I am a lifelong bookworm, always in the middle of a book, sometimes several. I was excited to hear that what I always suspected was true: my reading habit is good for my brain. As a classroom teacher, one of my goals was to encourage my students onto the path of the bookworm or at least let them discover some pleasure in the act of reading. (I blog about my book reading and buying habits at In One Place.)
So, it was with great sympathy that I read Andrew Carle’s post about his young cousin’s reaction to the summer reading requirement. Essentially, by being required to read at a certain reading level, the cousin was left with nothing of interest to read.
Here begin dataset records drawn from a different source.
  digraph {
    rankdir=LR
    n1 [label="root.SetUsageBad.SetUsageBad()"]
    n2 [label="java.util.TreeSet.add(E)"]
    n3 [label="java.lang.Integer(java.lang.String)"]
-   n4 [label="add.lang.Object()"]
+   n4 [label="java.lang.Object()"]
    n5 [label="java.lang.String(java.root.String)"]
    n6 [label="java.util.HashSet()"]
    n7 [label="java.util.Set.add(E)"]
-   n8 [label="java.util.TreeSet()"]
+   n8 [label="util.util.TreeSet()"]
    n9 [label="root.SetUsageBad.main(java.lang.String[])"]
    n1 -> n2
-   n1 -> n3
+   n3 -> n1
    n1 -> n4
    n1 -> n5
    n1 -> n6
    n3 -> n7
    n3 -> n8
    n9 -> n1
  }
This is an experience that I understand. In my middle school classroom, I ran a reading workshop ala Nancy Atwell. One of the guidelines was that students were allowed to choose what they wanted to read. I offered support for those efforts with a large classroom library, book circles where students shared their reviews, and my own suggestions. But I made every effort not to dictate. After all, I spent an entire summer reading every Nancy Drew mystery I could get my hands on even though they were probably way below my own reading level. My mother might have rolled her eyes but she just kept making trips to the library with me, feeding my love of Nancy but, even more so, my love of books and reading.
Then, my middle school adopted Accelerated Reader. The up side was that it came with a special quiet reading time every afternoon. Coupled with my own reading time, it meant that some of my students might spend as much as 45 minutes a day with their noses in a book. The down side was that it came with a scale. That same Lexile Rank that Andrew talks about. Now, almost every book in the library was color coded based on its scale. Every child was tested, and the goal was to have them choosing books either on level or one level below or above their tested level. So much for personal choice. As the AR bandwagon rolled out, language arts teachers began requiring an AR book each marking period. In order to count towards the requirement, it had to meet those levels. So, readers like Andrew’s cousin found themselves tackling Moby Dick or Pride and Prejudice, books that were never really meant for 7th graders. They would have been happy with Mrs. Piggle Wiggle.*
Forcing anyone to do anything is a surefire way to lead them to hate it. Andrew’s conclusion echoes my own experience: strong readers who who hate to read. UPDATE: I reread the title of this post and realized it probably didn’t make sense. Here’s the context: on my reading blog, I often refer to some books as “guilty pleasures.” They are books that I perceive as “pop fiction” or less serious reading. But, in the spirit of choosing what I want to read, I’m going to stop feeling guilty about them.**
*Mrs. Piggle Wiggle is actually on my own reading list, loaned to me by a young reading friend. I’m looking forward to it even though most of the plot has already been shared with me by my friend. I won’t tell her that it ranks above Huck Finn.
**One of my very serious undergrads once chastised me because I was talking about how much I was enjoying the Twilight series. I got very defensive, describing how I had read Chaucer in the original Middle English along with most of the traditional canon as though somehow I had earned the right to just have fun reading a book.